The Employment Appeals Tribunal (EAT) has handed down its judgement in the con-joined appeals of Bear Scotland Ltd v Ors; Hertel (UK) Ltd and Amec Group Ltd relating to overtime and holiday pay.

The summary is as follows:

  1. The Working Time Regulations (WTR) 1998 should be interpreted to include contractual but non-guaranteed overtime when an employer is calculating a worker’s holiday pay. Such an interpretation is consistent with Article 7 of the Working Time Directive. Therefore, if you require your workers to perform overtime under their contract but do not guarantee them any minimum hours, such hours worked will need to be accounted for by payroll. If you operate a genuine voluntary overtime policy and in practice this happens on an ad hoc basis and there is no settled pattern of work, such additional hours worked should arguably be excluded from holiday pay computation.
  2. In order for a worker to bring a claim for backdated holiday pay which includes their overtime earnings, there must not be a gap of more than three months between a series of deductions. The time limit is not from the date of the last deduction. If there is such a gap, workers do not have a right to backdated compensation.
  3. When calculating how much holiday pay is owed to a worker, UK law requires the reference period for averaging fluctuating pay to be 12 weeks from the date when a worker takes annual leave.
  4. A payment in lieu of notice (PILON) does not need to include overtime pay provided that “normal working hours” are clearly defined in the employment contract, rather than what actually happened after the contract was made (e.g. if the worker worked overtime in practice).
  5. Travel time payments (TTP) or radius allowance (RA) paid to workers for travelling from their home to a worksite is time spent that is linked to work. This should be included in the calculation of holiday pay and taxed as it is part of their normal remuneration and not regarded as expenses.

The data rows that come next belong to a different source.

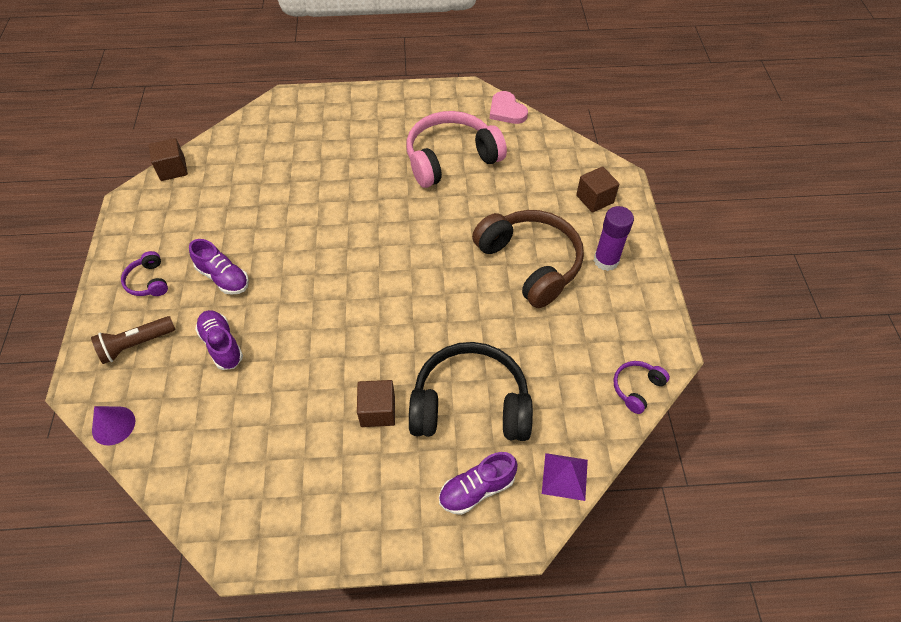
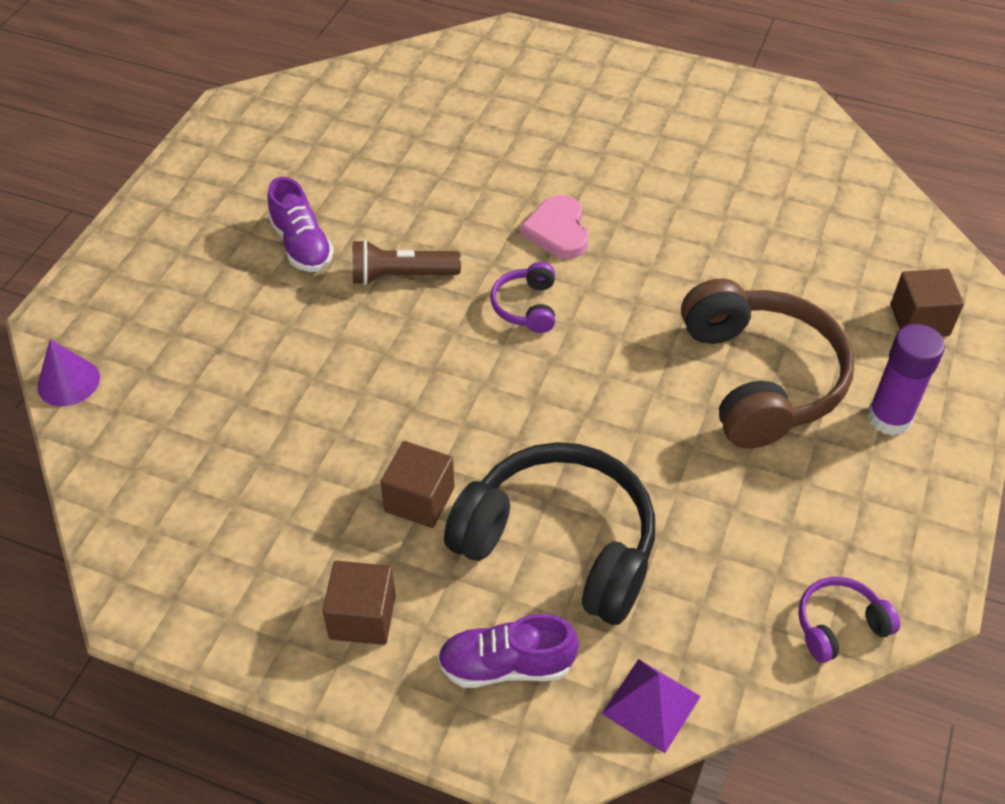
camera: 25 degrees right, 5 degrees down
(136, 344) = (147, 291): brown flashlight -> brown flashlight (401, 276)
(148, 281) = (203, 217): purple headphones -> purple headphones (526, 306)
(173, 169) = (308, 83): brown cube -> brown cube (362, 617)
(222, 345) = (254, 332): purple shoe -> none
(451, 158) = (713, 188): pink headphones -> none
(507, 111) = (840, 146): pink heart -> pink heart (558, 231)

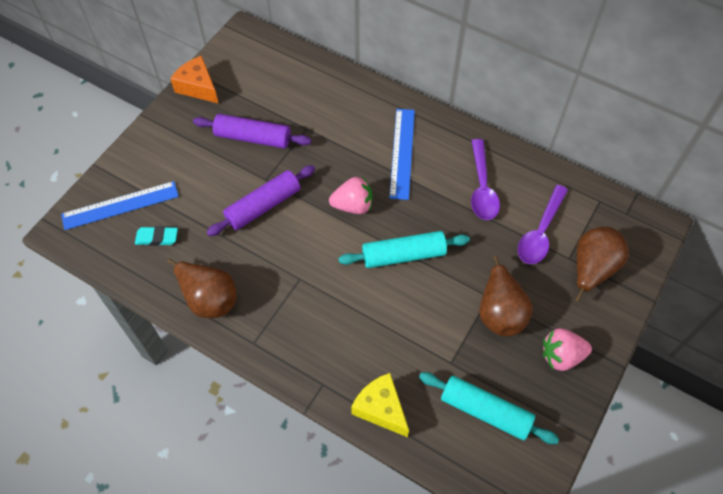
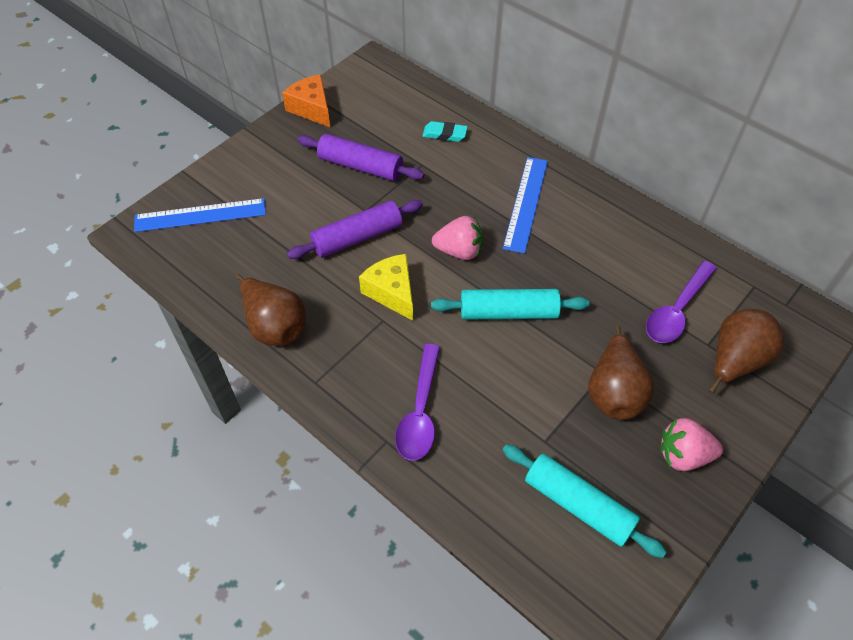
camera: 10 degrees right, 5 degrees down
(157, 238) = (232, 254): turquoise eraser -> turquoise eraser (444, 134)
(381, 408) = (450, 480): yellow cheese -> yellow cheese (392, 292)
(482, 187) = (613, 252): purple spoon -> purple spoon (420, 411)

The employers have been granted leave to appeal to the Court of Appeal. The Government is also putting together a task force to assess the impact of the decision. The legal position remains unsettled.

Claiming backdated pay

In the meantime, any worker bringing a backdated holiday pay claim must demonstrate that there was no gap of more than three months since they were last owed holiday pay. This may be more difficult to prove in practice unless a worker has been taking annual leave regularly throughout the year. The EAT also stated that workers cannot pick and choose which holidays they have taken first (i.e. the minimum four weeks guaranteed by European law to which the above judgment applies or the 1.6 weeks of additional leave granted by the UK government). Many employment contracts will, however, state that workers are deemed to have taken their statutory minimum entitlement first.

Minimising future liability

It is always a challenge for the hospitality sector to have the correct staffing levels due to fluctuating occupancy levels and seasonal demands. While operating a Time off In Lieu (TOIL) policy is a possible way around the WTR, many low paid workers will only work overtime for additional remuneration. Hoteliers and restaurateurs will therefore need to weigh their operational requirements very carefully against the legal risks of the above judgement.

In order to have a reliable workforce that you can call upon, contractual overtime will be needed in the employment contract but this comes with a holiday pay price tag. From now on, workers will also be more vigilant about bringing claims within the three month time limit. If you operate a voluntary overtime policy, you may be “safe” but overtime that is regularly worked in practice could still increase your legal risks of claims.

This is a good time to review your overtime practice and operational needs - should this be voluntary, contractual or guaranteed – and budget for any additional holiday pay costs, where applicable. You should also check your employment contracts to ensure that there are appropriate contractual wording and clear contractual rules on holiday accruals and utilisation and how PILONs, contractual sick pay and pensionable salary will be calculated.